For some reason it irritates the starch out of me to run across Piaget-style assertions about “child development” which appear to assume that little kids think this way as if Thought or Brain just morphed through these states like a caperpillar en route to becoming a butterfly rather than these just being pretty good generalizations about how the accumulation of understandings over time means certain (mis)understandings are common at certain ages.

I guess it’s probably a trivial distinction.

Anyhow, I think it’s too strong a statement to make that children of a certain age can’t understand that other people don’t see things exactly as they do. It is, instead, a gradual process.

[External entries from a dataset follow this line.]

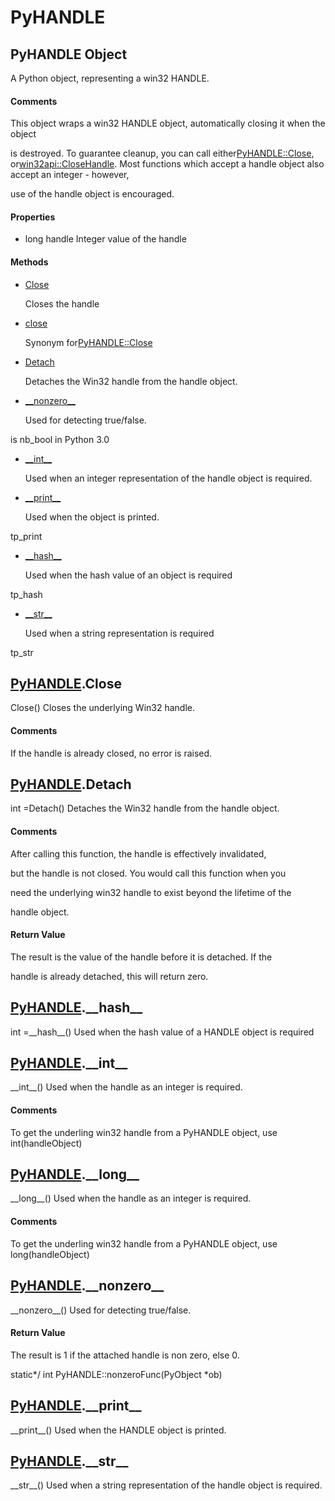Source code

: # PyHANDLE

## PyHANDLE Object



A Python object, representing a win32 HANDLE\.

#### Comments


This object wraps a win32 HANDLE object, automatically closing it when the object 

is destroyed\.  To guarantee cleanup, you can call either[PyHANDLE::Close](PyHANDLE.md#pyhandleclose), or[win32api::CloseHandle](win32api.md#win32apiclosehandle)\.
Most functions which accept a handle object also accept an integer - however, 

use of the handle object is encouraged\.

#### Properties

  - long handle
    Integer value of the handle

#### Methods


  - [Close](PyHANDLE.md#pyhandleclose)

    Closes the handle&nbsp;

  - [close](PyHANDLE.md#pyhandleclose)

    Synonym for[PyHANDLE::Close](PyHANDLE.md#pyhandleclose)&nbsp;

  - [Detach](PyHANDLE.md#pyhandledetach)

    Detaches the Win32 handle from the handle object\.&nbsp;

  - [\_\_nonzero\_\_](PyHANDLE.md#pyhandle__nonzero__)

    Used for detecting true/false\. 

is nb\_bool in Python 3\.0&nbsp;

  - [\_\_int\_\_](PyHANDLE.md#pyhandle__int__)

    Used when an integer representation of the handle object is required\.&nbsp;

  - [\_\_print\_\_](PyHANDLE.md#pyhandle__print__)

    Used when the object is printed\. 

tp\_print&nbsp;

  - [\_\_hash\_\_](PyHANDLE.md#pyhandle__hash__)

    Used when the hash value of an object is required 

tp\_hash&nbsp;

  - [\_\_str\_\_](PyHANDLE.md#pyhandle__str__)

    Used when a string representation is required 

tp\_str&nbsp;

## [PyHANDLE](#pyhandle)\.Close

Close\(\)
Closes the underlying Win32 handle\.

#### Comments


If the handle is already closed, no error is raised\.

## [PyHANDLE](#pyhandle)\.Detach



int =Detach\(\)
Detaches the Win32 handle from the handle object\.

#### Comments


After calling this function, the handle is effectively invalidated, 

but the handle is not closed\.  You would call this function when you 

need the underlying win32 handle to exist beyond the lifetime of the 

handle object\.

#### Return Value
The result is the value of the handle before it is detached\.  If the 

handle is already detached, this will return zero\.

## [PyHANDLE](#pyhandle)\.\_\_hash\_\_



int =\_\_hash\_\_\(\)
Used when the hash value of a HANDLE object is required

## [PyHANDLE](#pyhandle)\.\_\_int\_\_

\_\_int\_\_\(\)
Used when the handle as an integer is required\.

#### Comments


To get the underling win32 handle from a PyHANDLE object, use int\(handleObject\)

## [PyHANDLE](#pyhandle)\.\_\_long\_\_

\_\_long\_\_\(\)
Used when the handle as an integer is required\.

#### Comments


To get the underling win32 handle from a PyHANDLE object, use long\(handleObject\)

## [PyHANDLE](#pyhandle)\.\_\_nonzero\_\_

\_\_nonzero\_\_\(\)
Used for detecting true/false\.

#### Return Value
The result is 1 if the attached handle is non zero, else 0\. 

static\*/ int PyHANDLE::nonzeroFunc\(PyObject \*ob\)

## [PyHANDLE](#pyhandle)\.\_\_print\_\_

\_\_print\_\_\(\)
Used when the HANDLE object is printed\.

## [PyHANDLE](#pyhandle)\.\_\_str\_\_

\_\_str\_\_\(\)
Used when a string representation of the handle object is required\.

There are senses in which adults can be opaque to understanding that things look different depending on perspective, especially if underexposed to the stimulus of higher education. There are many anecdotes about people from unified monolingual-monocultural areas who just don’t grasp the concept of other languages and “why them folks want to speak that gibberish instead of talking normal” or “why evil people those foreign infidel devils refuse to submit to The Divine Entity”. And even right here in modern metropolitan cosmpolitan New York there’s no shortage of men who apparently think sexiness and sexual attractivenes is an inherent characteristic of females they find attractive and has nothing to do with the (maleness + heterosexuality) of the perceiving person.

Excalibre:

Exactly. People grasp some elements of “see world through another’s eyes” sooner than others. As you went on to say, very little kids may get enough of it to realize they can lie (and perceive reasons for doing so) and yet do so in a clumsy, transparent manner. At the age of 4, I ran away from nursery school, mad at a teacher; I climbed over the gate and walked home. Was confronted with it later and asked if I’d climbed over the gate, which was against the rule, and I lied (badly) saying I didn’t have to because “the gate was off” so I didn’t have to climb it when I made my escape.